Traduction par Jean Brignon.
(p. 20-24).


CHAPITRE II.
De la défiance de soi-même.

LA défiance de soi même est si nécessaire dans le Combat Spirituel, qu’on ne peut sans cette vertu, non-seulement vaincre tous ses ennemis, mais surmonter les moindres passions. Cette vérité doit être gravée profondément dans notre esprit ; parce qu’encore que nous ne soyons qu’un pur néant, nous ne laissons pas de concevoir de l’estime pour nous-mêmes, & de croire sans nul fondement que nous sommes quelque chose. Ce vice est l’effet de la corruption de notre nature ; mais plus il est naturel, plus on a de la peine à le reconnoître. Dieu qui voit tout le regarde avec horreur, parce qu’il veut que nous soyons très-persuadés qu’il n’y a dans nous ni vertu, ni grace qui ne vienne de lui seul, comme de la source de tout bien, & que nous sommes incapables de former sans lui une pensée qui puisse lui plaire.

Mais bien que la défiance de soi-même soit un don du Ciel que Dieu communique à ses amis, tantôt par ses saintes inspirations, tantôt par des peines très-facheuses, tantôt par des tentations presque insurmontables, par d’autres voyes qui nous sont cachées ; il desire néanmoins que nous fassions de notre côté toutes choses possibles pour l’acquérir. Nous l’obtiendront infailliblement, si avec le secours de la grace, nous employons bien les quatre moyens dont je vais parler.

Le premier, est de nous remettre devant les yeux notre bassesse & notre néant, & de reconnoître que par nos forces naturelles, nous ne pouvons rien faire de bien, ni qui soit d’aucun mérite pour le Ciel.

Le second, est de demander à Dieu avec beaucoup d’humilité & de ferveur, cette importante vertu, qui ne peut venir que de lui. Nous confesserons d’abord que non-seulement nous ne l’avons pas, mais que de nous-mêmes nous sommes dans une entiere impuissance de l’acquérir. Nous nous jetteront ensuite aux pieds du Seigneur, & nous la lui demanderont plusieurs fois avec une ferme espérance d’être exaucés, pourvû que nous attendions patiemment l’effet de notre priere, & que nous continuons à prier aussi longtems qu’il plaira à sa Providence.

Le troisiéme, est de nous accoutumer peu à peu à nous défier de nous-mêmes, à craindre les illusions de notre propre jugement, la violente inclination de notre nature au peché, l’effroyable multitude des ennemis qui nous attaquent de toutes parts, qui sont sans comparaison plus rusés, plus aguerris & plus forts que nous, qui sçavent se transformer en Anges de lumiere, & qui nous tendent partout des pieges dans la voye du Ciel.
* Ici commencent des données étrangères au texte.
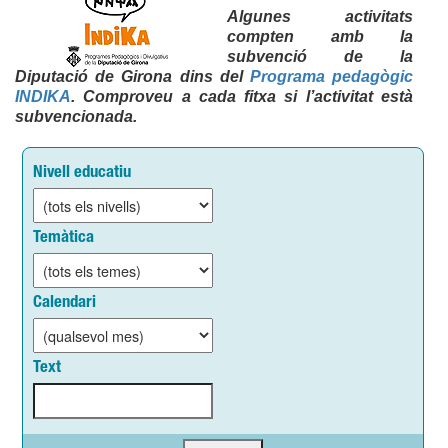
Algunes activitats
compten amb la
subvenció de la
Diputació de Girona dins del
Programa pedagògic
INDIKA
. Comproveu a cada fitxa si l’activitat està
subvencionada.
Nivell educatiu
Temàtica
Calendari
Text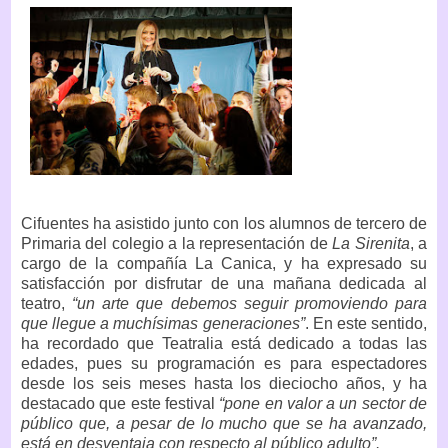
Cifuentes ha asistido junto con los alumnos de tercero de
Primaria del colegio a la representación de
La Sirenita
, a
cargo de la compañía La Canica, y ha expresado su
satisfacción por disfrutar de una mañana dedicada al
teatro,
“un arte que debemos seguir promoviendo para
que llegue a muchísimas generaciones”
. En este sentido,
ha recordado que Teatralia está dedicado a todas las
edades, pues su programación es para espectadores
desde los seis meses hasta los dieciocho años, y ha
destacado que este festival
“pone en valor a un sector de
público que, a pesar de lo mucho que se ha avanzado,
está en desventaja con respecto al público adulto”.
La quatrième, est qu’à chaque fois que nous commettons quelque faute, nous rentrions en nous-mêmes, pour considérer attentivement jusqu’où va notre foiblesse ; parce que Dieu ne permet nos chûtes, qu’afin qu’éclairés d’une nouvelle lumiere, nous nous connoissions mieux que jamais, que nous apprenions à nous mépriser comme de viles créatures, & que nous concevions un desir sincere d’être méprisés des autres ; sans cela nous ne devons pas espérer d’avoir jamais la défiance de nous-mêmes, qui est fondée sur l’humilité & sur une connoissance expérimentée de notre misere.

En effet, quiconque veut s’aprocher de la vérité incréee, de la source des lumieres, doit nécessairement se connoître à fond, & n’être pas comme les superbes, qui s’instruisent par leurs propres chûtes, qui commencent à ouvrir les yeux, lorsqu’ils sont tombés dans quelque désordre honteux & imprévû ; Dieu le permettant ainsi, afin qu’ils sentent leur foiblesse, & que par cette funeste expérience, ils viennent à se défaire de leurs forces. Mais Dieu ne se sert ordinairement d’un remede si facheux pour guérir leur présomption, que quand les autres plus faciles & plus doux, n’ont pas eu l’effet qu’il prétend.

Il permet au reste que l’homme tombe plus ou moins souvent, selon qu’il a plus ou moins d’orguëil, & s’il se trouvoit quelqu’un aussi exemt de ce vice que fut la Sainte Vierge, j’ose dire qu’il ne tomberoit point du tout. Lors donc qu’il vous arrive quelque chûte, recourez incontinent à la connoissance de vous-même, priez instamment notre-Seigneur de vous donner ses vrayes lumieres, afin que vous vous connoissiez tels que vous êtes à ses yeux, que vous cessiez de présumer de votre vertu. Autrement vous retomberez dans les mêmes fautes, & peut-être en commettrez-vous de plus grandes qui seront cause de la perte entiere de votre ame.